Victorieuse du tournoi des grands maîtres féminin l’an dernier, la jeune Moldave naturalisée française est là pour la cinquième fois de sa carrière.

«Je pense que ce tournoi est très important pour beaucoup de joueurs professionnels, poursuit-elle. Il fait la part belle aux femmes et je tiens absolument à être là.»

Pour le grand maître helvétique Yannick Pelletier, professionnel des échecs depuis plusieurs années, le tournoi seelandais est un événement incontournable de son calendrier. Mais pour d’autres raisons.

«En tant que Biennois, mon histoire avec le Festival ne date pas d’hier, se souvient-il. J’ai commencé par être spectateur, puis à aider à l’organisation du Festival, et, depuis quelques années, mon rêve de participer, sur la grande scène, au tournoi des grands maîtres est devenu réalité.»

«Je me sens ici chez moi. Les autres grands joueurs aiment venir ici car le palmarès est impressionnant et beaucoup espèrent y figurer un jour. En sachant que j’habite ici et que je connais les organisateurs, certains joueurs me demandent de jouer les intermédiaires.»

Dans le monde entier

Reste qu’avec un budget global de 362’000 francs, la tâche des organisateurs n’est pas si simple. «L’argent, véritable nerf de la guerre, est un réel problème», reconnaît le président du comité d’organisation, Peter Bohnenblust.

«Mais nous sommes soutenus par la ville de Bienne, le canton de Berne, quelques sponsors et plusieurs mécènes. Cet événement est important pour eux, il l’est également pour le pays.»

Pour attirer les meilleurs, le festival seelandais mise, outre sa tradition et ses moyens financiers limités, sur son sérieux et sur des contacts réguliers avec la plupart des joueurs.

Car si Bienne ne se bat pas pour assurer sa survie, il se bat pour conserver sa renommée internationale. La seule solution, obtenir la venue de grands noms des échecs.

«Nous essayons également toujours de donner une chance aux jeunes joueurs que nous estimons très prometteurs», relève Olivier Breisacher, membre du comité d’organisation et directeur du tournoi des grands maîtres.

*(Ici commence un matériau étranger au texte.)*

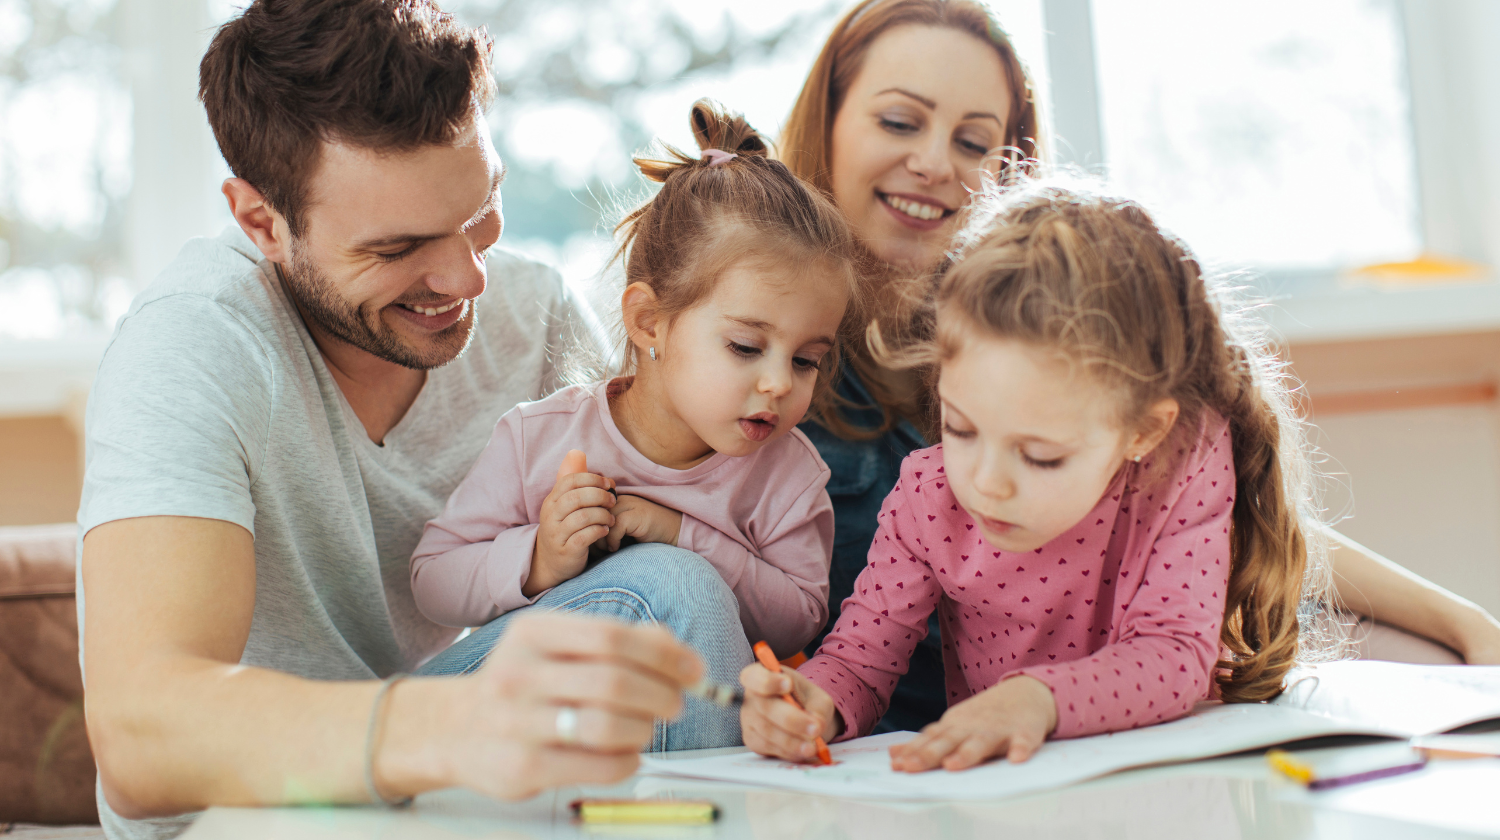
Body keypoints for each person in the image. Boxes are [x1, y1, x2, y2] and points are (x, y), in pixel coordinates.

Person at [77, 3, 742, 838]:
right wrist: (453, 728)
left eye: (479, 216)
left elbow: (662, 569)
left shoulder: (533, 314)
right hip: (249, 809)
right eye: (397, 250)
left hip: (443, 791)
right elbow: (142, 739)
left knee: (674, 590)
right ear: (261, 222)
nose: (467, 279)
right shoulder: (192, 342)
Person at [779, 0, 1500, 733]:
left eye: (973, 140)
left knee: (1437, 668)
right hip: (944, 731)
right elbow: (856, 654)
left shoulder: (1095, 351)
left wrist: (1465, 620)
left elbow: (1247, 525)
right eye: (900, 121)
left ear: (1010, 169)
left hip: (1128, 706)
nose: (934, 163)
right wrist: (818, 702)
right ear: (827, 123)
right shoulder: (770, 359)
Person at [741, 181, 1336, 768]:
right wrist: (811, 704)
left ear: (1143, 432)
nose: (987, 483)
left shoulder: (1182, 465)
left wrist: (1036, 699)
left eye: (1041, 456)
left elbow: (1175, 655)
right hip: (1011, 798)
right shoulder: (929, 493)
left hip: (1166, 785)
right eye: (963, 430)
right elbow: (857, 664)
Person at [409, 102, 858, 707]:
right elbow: (432, 583)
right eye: (746, 346)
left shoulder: (790, 472)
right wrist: (539, 558)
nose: (780, 383)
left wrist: (680, 535)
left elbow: (799, 622)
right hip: (525, 717)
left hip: (670, 728)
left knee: (682, 587)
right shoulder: (539, 438)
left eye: (806, 360)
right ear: (650, 322)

«Lorsqu’ils deviennent des stars, ils s’en souviennent et reviennent volontiers à Bienne. C’est le cas de Magnus Carlsen et Teimour Radjabov qui soulignent régulièrement leur bonheur de revenir ici.»

Leurs exploits déchaînent les passions sur la toile. En moyenne 40’000 à 50’000 visiteurs suivent les parties retransmises en direct sur le site internet du festival. Sans compter le fait que celles-ci sont reprises par de nombreux autres sites très prisés des amateurs du jeu des rois de par le monde.

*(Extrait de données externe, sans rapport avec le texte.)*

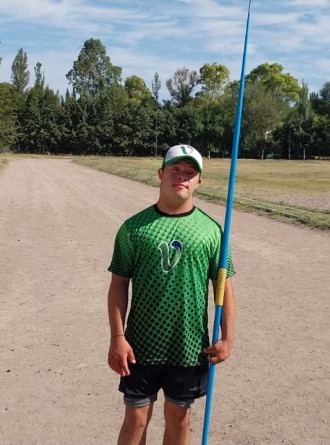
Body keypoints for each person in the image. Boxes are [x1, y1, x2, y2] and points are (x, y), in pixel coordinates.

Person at [106, 144, 236, 445]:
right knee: (136, 421)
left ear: (199, 181)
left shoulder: (213, 231)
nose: (182, 177)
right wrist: (117, 337)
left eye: (190, 173)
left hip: (189, 346)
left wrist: (228, 337)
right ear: (160, 174)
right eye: (175, 169)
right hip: (140, 345)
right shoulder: (134, 228)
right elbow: (118, 284)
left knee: (179, 420)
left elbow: (224, 286)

swissinfo, Mathias Froidevaux à Bienne

La 39ème édition du Festival d’échecs de Bienne se déroule du 22 juillet au 4 août 2006
Près de 600 joueurs (professionnels et amateurs) des cinq continents sont présents dans la cité seelandaise
Le Festival d’échecs de Bienne compte neuf tournois différents. Les deux tournois les plus prestigieux sont les tournois des grands maîtres masculin et féminin (sur invitation)
Le budget de la manifestation est de 362’000 francs
Le site du festival de Bienne enregistre entre 500’000 et 600’000 clics par jour.

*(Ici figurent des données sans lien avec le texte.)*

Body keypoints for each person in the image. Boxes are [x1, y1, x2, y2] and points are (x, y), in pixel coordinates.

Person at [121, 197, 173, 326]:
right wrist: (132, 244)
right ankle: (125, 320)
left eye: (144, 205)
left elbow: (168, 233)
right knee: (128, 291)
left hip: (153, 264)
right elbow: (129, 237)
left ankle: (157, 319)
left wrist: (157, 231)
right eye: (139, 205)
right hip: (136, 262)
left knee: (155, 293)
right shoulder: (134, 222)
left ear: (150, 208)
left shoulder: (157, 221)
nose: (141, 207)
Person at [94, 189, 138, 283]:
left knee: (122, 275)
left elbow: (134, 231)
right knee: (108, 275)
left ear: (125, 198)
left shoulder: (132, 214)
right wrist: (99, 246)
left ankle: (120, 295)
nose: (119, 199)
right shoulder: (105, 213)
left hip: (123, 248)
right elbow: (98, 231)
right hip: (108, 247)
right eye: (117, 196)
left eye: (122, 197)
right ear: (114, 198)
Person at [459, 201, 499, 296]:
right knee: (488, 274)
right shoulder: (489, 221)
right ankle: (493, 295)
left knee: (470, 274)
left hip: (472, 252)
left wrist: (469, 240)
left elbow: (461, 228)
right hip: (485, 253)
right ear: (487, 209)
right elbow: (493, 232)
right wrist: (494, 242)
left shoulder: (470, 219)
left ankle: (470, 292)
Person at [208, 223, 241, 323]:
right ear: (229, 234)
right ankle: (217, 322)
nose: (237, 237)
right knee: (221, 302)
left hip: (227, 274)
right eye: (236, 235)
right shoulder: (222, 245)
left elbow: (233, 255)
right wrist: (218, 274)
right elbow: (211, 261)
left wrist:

– Le Festival international d’échecs de Bienne est un des plus anciens rendez-vous échiquéens d’importance mondiale. C’est le troisième plus vieux tournoi de jeu des rois au niveau européen.

– Avec le tournoi de Wijk aan Zee en Hollande et celui de Linares en Espagne, Bienne est l’un des seuls tournois d’importance qui se jouent chaque année. D’autres événements présentent une meilleure participation, mais ils se déroulent de manière ponctuelle uniquement.

– En 1976, 1985 et 1993, Bienne a été retenu dans la liste des ‘tournois interzonaux’ par la Fédération internationale d’échecs, soit une étape principale pour les joueurs en vue d’une qualification pour les Championnats du monde.